━━━ Exercise materials

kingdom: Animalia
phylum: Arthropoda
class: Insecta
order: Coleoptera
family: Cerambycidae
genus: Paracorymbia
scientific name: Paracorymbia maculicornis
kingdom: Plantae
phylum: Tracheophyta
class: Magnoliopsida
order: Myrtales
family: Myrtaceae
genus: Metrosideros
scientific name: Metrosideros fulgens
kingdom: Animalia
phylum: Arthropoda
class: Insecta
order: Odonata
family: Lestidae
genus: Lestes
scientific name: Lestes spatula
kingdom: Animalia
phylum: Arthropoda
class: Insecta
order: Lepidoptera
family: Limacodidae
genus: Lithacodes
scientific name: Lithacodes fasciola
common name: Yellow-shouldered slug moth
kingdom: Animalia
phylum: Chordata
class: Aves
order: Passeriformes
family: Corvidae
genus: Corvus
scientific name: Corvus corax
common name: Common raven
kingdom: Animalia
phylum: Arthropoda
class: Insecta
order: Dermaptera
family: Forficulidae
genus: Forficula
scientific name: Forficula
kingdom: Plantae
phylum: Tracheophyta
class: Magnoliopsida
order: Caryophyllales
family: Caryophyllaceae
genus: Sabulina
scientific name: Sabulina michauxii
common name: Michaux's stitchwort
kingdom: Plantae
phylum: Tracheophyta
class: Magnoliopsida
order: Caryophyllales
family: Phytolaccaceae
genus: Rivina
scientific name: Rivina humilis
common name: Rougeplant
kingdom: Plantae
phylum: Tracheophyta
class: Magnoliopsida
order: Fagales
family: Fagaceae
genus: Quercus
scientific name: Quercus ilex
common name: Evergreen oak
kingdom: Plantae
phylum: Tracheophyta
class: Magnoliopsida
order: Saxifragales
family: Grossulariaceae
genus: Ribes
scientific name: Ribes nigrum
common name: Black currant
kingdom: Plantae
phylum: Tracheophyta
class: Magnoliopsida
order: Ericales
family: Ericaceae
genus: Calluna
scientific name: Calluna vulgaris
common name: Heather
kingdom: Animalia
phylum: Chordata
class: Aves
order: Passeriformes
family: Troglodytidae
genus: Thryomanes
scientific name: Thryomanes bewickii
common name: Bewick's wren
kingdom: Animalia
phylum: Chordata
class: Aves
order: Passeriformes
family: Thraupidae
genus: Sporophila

━━━━━━

Goal :: Copy every line of the items above, changing nothing.

Exercise response ::
kingdom: Animalia
phylum: Arthropoda
class: Insecta
order: Coleoptera
family: Cerambycidae
genus: Paracorymbia
scientific name: Paracorymbia maculicornis
kingdom: Plantae
phylum: Tracheophyta
class: Magnoliopsida
order: Myrtales
family: Myrtaceae
genus: Metrosideros
scientific name: Metrosideros fulgens
kingdom: Animalia
phylum: Arthropoda
class: Insecta
order: Odonata
family: Lestidae
genus: Lestes
scientific name: Lestes spatula
kingdom: Animalia
phylum: Arthropoda
class: Insecta
order: Lepidoptera
family: Limacodidae
genus: Lithacodes
scientific name: Lithacodes fasciola
common name: Yellow-shouldered slug moth
kingdom: Animalia
phylum: Chordata
class: Aves
order: Passeriformes
family: Corvidae
genus: Corvus
scientific name: Corvus corax
common name: Common raven
kingdom: Animalia
phylum: Arthropoda
class: Insecta
order: Dermaptera
family: Forficulidae
genus: Forficula
scientific name: Forficula
kingdom: Plantae
phylum: Tracheophyta
class: Magnoliopsida
order: Caryophyllales
family: Caryophyllaceae
genus: Sabulina
scientific name: Sabulina michauxii
common name: Michaux's stitchwort
kingdom: Plantae
phylum: Tracheophyta
class: Magnoliopsida
order: Caryophyllales
family: Phytolaccaceae
genus: Rivina
scientific name: Rivina humilis
common name: Rougeplant
kingdom: Plantae
phylum: Tracheophyta
class: Magnoliopsida
order: Fagales
family: Fagaceae
genus: Quercus
scientific name: Quercus ilex
common name: Evergreen oak
kingdom: Plantae
phylum: Tracheophyta
class: Magnoliopsida
order: Saxifragales
family: Grossulariaceae
genus: Ribes
scientific name: Ribes nigrum
common name: Black currant
kingdom: Plantae
phylum: Tracheophyta
class: Magnoliopsida
order: Ericales
family: Ericaceae
genus: Calluna
scientific name: Calluna vulgaris
common name: Heather
kingdom: Animalia
phylum: Chordata
class: Aves
order: Passeriformes
family: Troglodytidae
genus: Thryomanes
scientific name: Thryomanes bewickii
common name: Bewick's wren
kingdom: Animalia
phylum: Chordata
class: Aves
order: Passeriformes
family: Thraupidae
genus: Sporophila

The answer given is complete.